Much of Emily Teeter's research has continued to be devoted to the publication of objects from the Oriental Institute's excavation of Medinet Habu some sixty years ago. In late August, she traveled to Berlin to retrieve the "lost" documentation of the project. Among the material was a previously unknown manuscript for a catalogue of small finds from Medinet Habu produced by Rudolf Anthes, who worked at the site from 1931-33. Although sections of the manuscript did not survive, she has been piecing the selection of artifacts together from the object registers recovered from Berlin. Starting with the section on scarabs and seals, she is translating and heavily annotating the text with contextual information and where possible exact locations. Her continuing work on figurines and votive beds from Medinet Habu has benefited tremendously from the recovery of the records.

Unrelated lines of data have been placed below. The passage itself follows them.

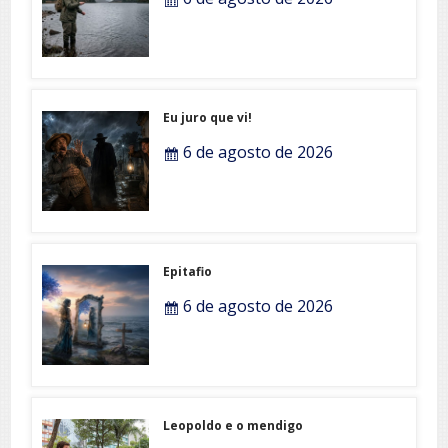
Eu juro que vi!
6 de agosto de 2026
Epitafio
6 de agosto de 2026
Leopoldo e o mendigo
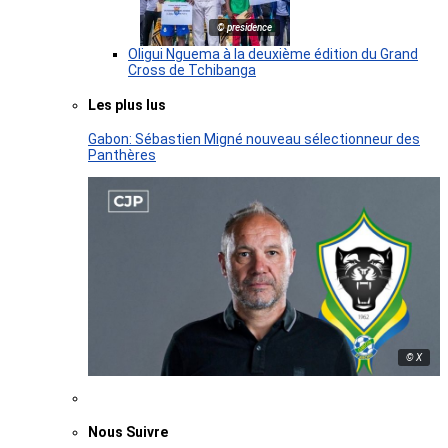
© presidence
Oligui Nguema à la deuxième édition du Grand
Cross de Tchibanga
Les plus lus
Gabon: Sébastien Migné nouveau sélectionneur des
Panthères
© X
Nous Suivre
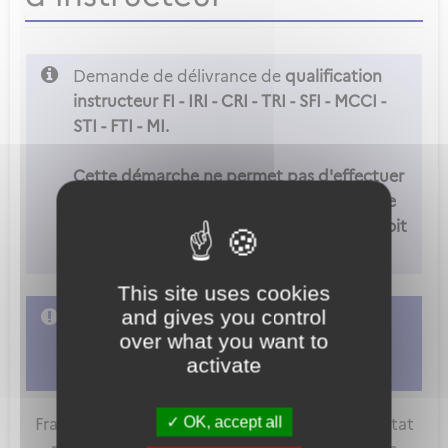
Demande de délivrance de
qualification
instructeur FI - IRI - CRI - TRI - SFI - MCCI -
STI - FTI - MI.
Cette démarche ne permet pas d'effectuer
une d'instructeur FCL.900(c). Pour ce type
de demande, l'organisme de formation doit
adresser sa demande sur METEOR.
This site uses cookies
and gives you control
L'accès à cette démarche ne vous est pas
over what you want to
autorisé. Afin d'y avoir accès, vous devez
activate
vous connecter
ou
vous créer un compte
OK, accept all
FranceConnect est la solution proposée par l'Etat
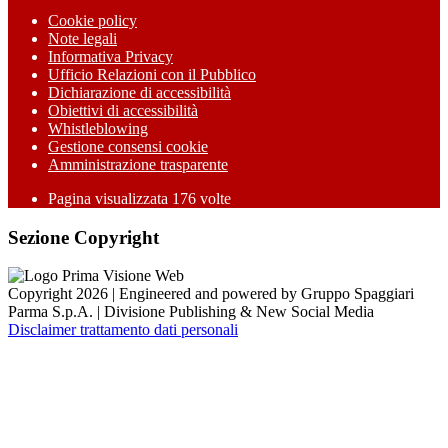
Cookie policy
Note legali
Informativa Privacy
Ufficio Relazioni con il Pubblico
Dichiarazione di accessibilità
Obiettivi di accessibilità
Whistleblowing
Gestione consensi cookie
Amministrazione trasparente
Pagina visualizzata
176
volte
Sezione Copyright
Copyright 2026 | Engineered and powered by Gruppo Spaggiari
Parma S.p.A. | Divisione Publishing & New Social Media
Disclaimer trattamento dati personali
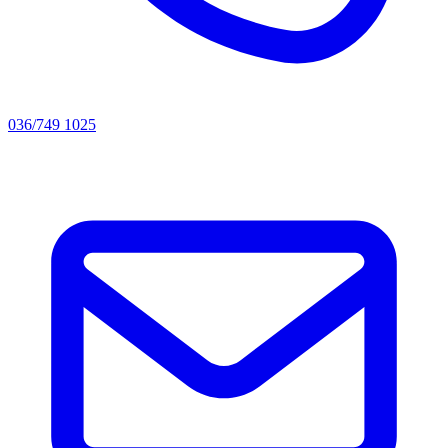
036/749 1025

In conjunction with her work, Emily gave lectures on Medinet Habu to the University of Arizona and to groups in the Chicago area including the James Henry Breasted Society. She gave a presentation on an important limestone statue of Amunhotep Son of Hapu from Medinet Habu at the annual meeting of the American Research Center in Egypt.

Publications for this year include an article on bronze votive tables in our collection and other museums in the volume in the memory of Klaus Baer (For His Ka: Essays Offered in Memory of Klaus Baer), and she contributed reviews to the Journal of Near Eastern Studies, Bibliotheca Orientalis, and The Classical Bulletin. A mass market book on Nubia, for which she served as consultant, appeared in the spring. Other projects include an article on the human body in ancient Egyptian texts, and the finalization of revisions on her 1990 dissertation in preparation for its publication.

Emily served as consultant for several other museums. She was responsible for writing the Egyptian sections of a script for an innovative CD gallery guide for the Seattle Art Museum. The program, which incorporates selections of ancient Egyptian texts and poetry, operates on newly developed hardware. The project was debuted at the annual meeting of the American Association of Museums in Seattle. She also served as a consultant for the Art Institute of Chicago's installation of Egyptian art in their new galleries of Classical and Ancient Art. She was responsible for the labels, the didactic information for the gallery, and also the Egyptian sections of the companion volume of Museum Studies.

She led several members' tours this year including "Oman, Bahrain, and Yemen," and "Egypt in New York." She also traveled independently in southeastern Turkey.